Dafür, dass die Kundschaft nicht auf die wohlhabenden Schichten beschränkt bleibt, die sich die nicht ganz billigen Dienste leisten können, sorgt in den Staaten, die noch über Sozialversicherungssysteme verfügen, eine teilweise Kostenerstattung durch die Krankenkassen. »Ungewollte Kinderlosigkeit« ist nach bestimmten Kriterien als therapierbare Krankheit anerkannt. Je nach Aufwändigkeit des gewählten Verfahrens kostet ein Behandlungszyklus mehrere hundert oder auch – bei ICSI – bis zu 7000 Euro. In der Regel sind häufig mehrere solcher Zyklen notwendig, und nicht selten schlagen diese Versuche auch völlig fehl. Hierzulande erstatten die gesetzlichen Krankenkassen einen Teil der Kosten für eine begrenzte Zahl von Behandlungszyklen, wenn es sich um verheiratete Paare handelt, die Frau älter als 25 Jahre und der Mann unter 50 ist.
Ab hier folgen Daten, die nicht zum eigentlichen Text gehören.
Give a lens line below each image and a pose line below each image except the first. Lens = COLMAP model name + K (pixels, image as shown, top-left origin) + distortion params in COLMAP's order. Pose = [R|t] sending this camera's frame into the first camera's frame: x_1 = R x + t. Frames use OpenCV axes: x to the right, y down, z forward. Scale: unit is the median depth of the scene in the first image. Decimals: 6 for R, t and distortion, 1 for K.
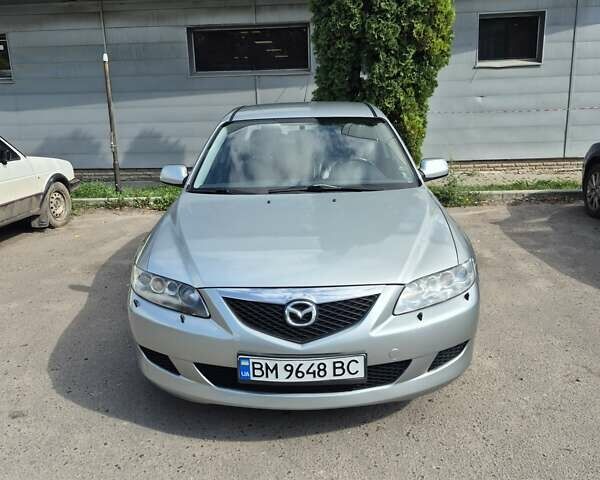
lens RADIAL K [[551.4, 0, 300.0], [0, 551.4, 240.0], [0, 0, 1]] dist [0.137034, -0.206002]
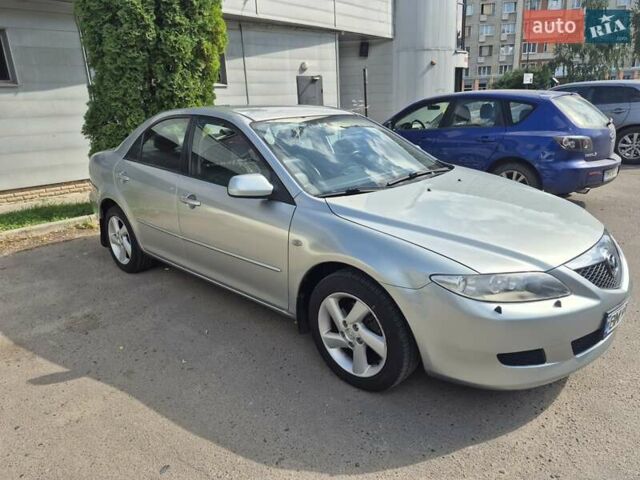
lens RADIAL K [[441.2, 0, 320.0], [0, 441.2, 240.0], [0, 0, 1]] dist [0.047411, -0.043320]
pose [[0.672831, -0.216856, 0.707299, -0.344825], [0.205621, 0.973219, 0.102786, -0.044969], [-0.710647, 0.076278, 0.699402, 0.250816]]
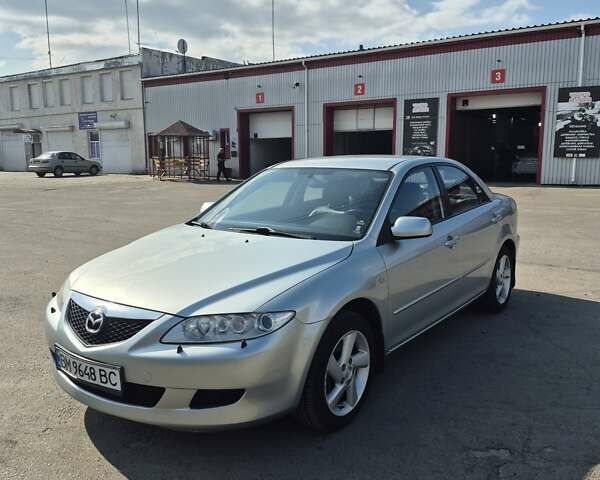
lens RADIAL K [[551.4, 0, 300.0], [0, 551.4, 240.0], [0, 0, 1]] dist [0.137034, -0.206002]
pose [[0.817287, 0.118946, -0.563820, 0.322953], [-0.168259, 0.985082, -0.036084, -0.021893], [0.551117, 0.124358, 0.825109, 0.077831]]
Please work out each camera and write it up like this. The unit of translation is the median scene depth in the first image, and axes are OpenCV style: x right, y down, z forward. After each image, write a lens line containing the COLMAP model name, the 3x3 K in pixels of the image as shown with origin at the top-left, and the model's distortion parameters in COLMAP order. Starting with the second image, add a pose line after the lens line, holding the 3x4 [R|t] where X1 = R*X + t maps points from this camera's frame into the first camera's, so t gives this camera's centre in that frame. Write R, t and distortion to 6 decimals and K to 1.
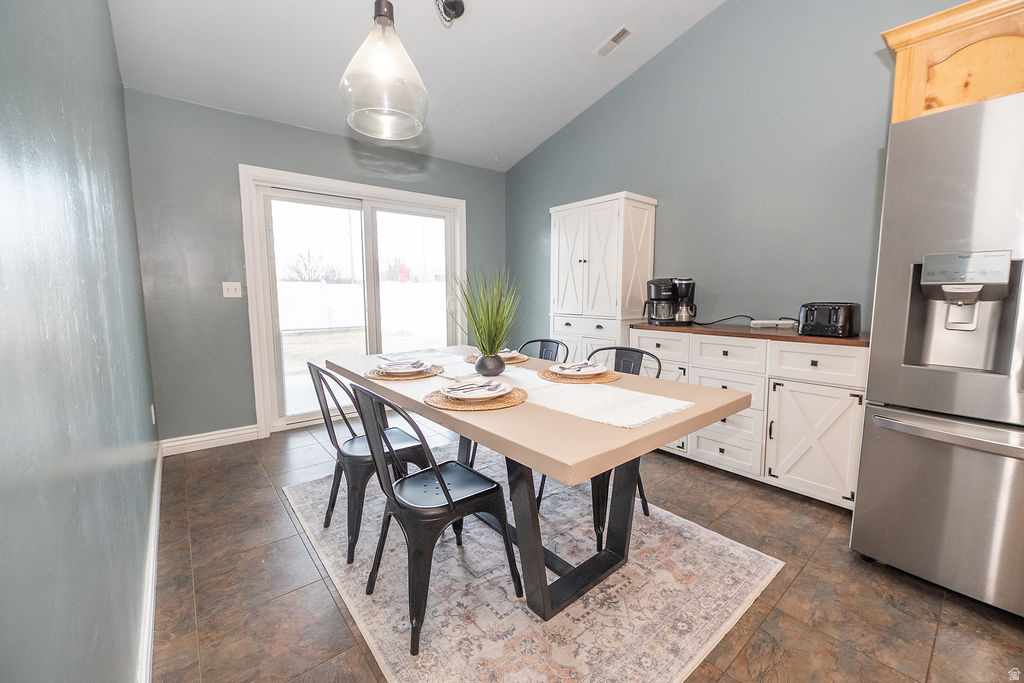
lens RADIAL K [[411.3, 0, 524.2], [0, 411.3, 341.1], [0, 0, 1]] dist [-0.012207, -0.000064]
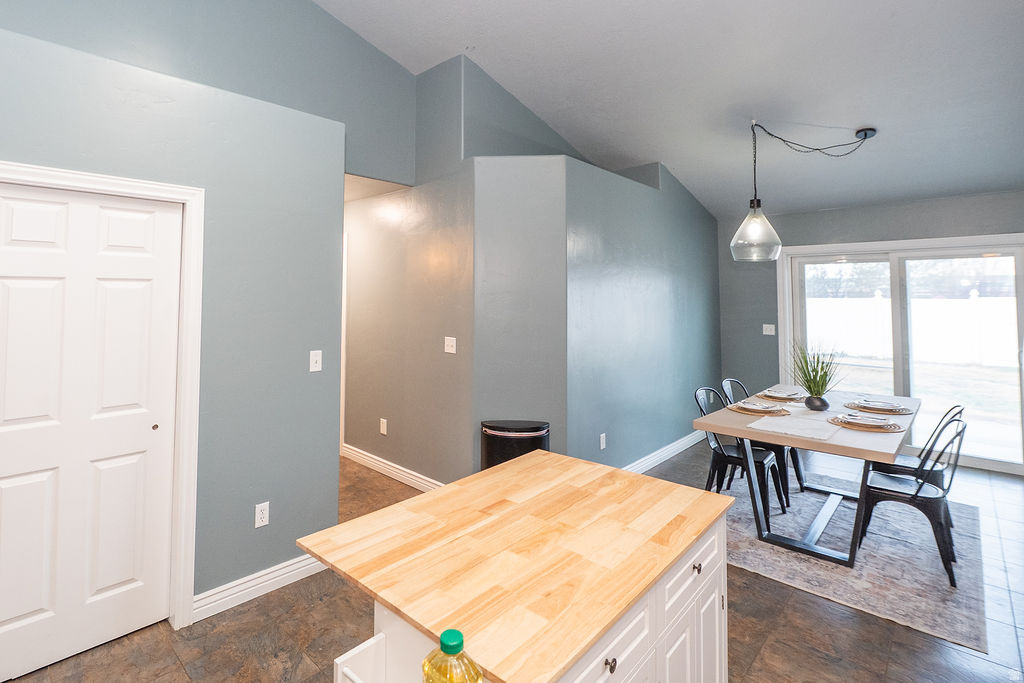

Es gibt gesetzliche Einschränkungen, die von Staat zu Staat differieren. Diese Unterschiede in der mehr oder weniger großzügigen Handhabung von Restriktionen (zum Beispiel was homosexuelle Paare oder was gewerbliche Leihmutterschaft betrifft) beflügeln weitere Geschäftsideen aus dem Bereich des Medizintourismus: Klinikaufenthalte und Behandlungen im Ausland erzeugen – wie Urlaubsaufenthalte – den Bedarf an Hotels oder anderen Unterkünften und den damit verbundenen Bereichen der Gastronomie. Wir sehen: Der unstillbare Kinderwunsch hilft nicht nur denen, die sich unbedingt »fortpflanzen« wollen, sondern auch dem Bruttosozialprodukt.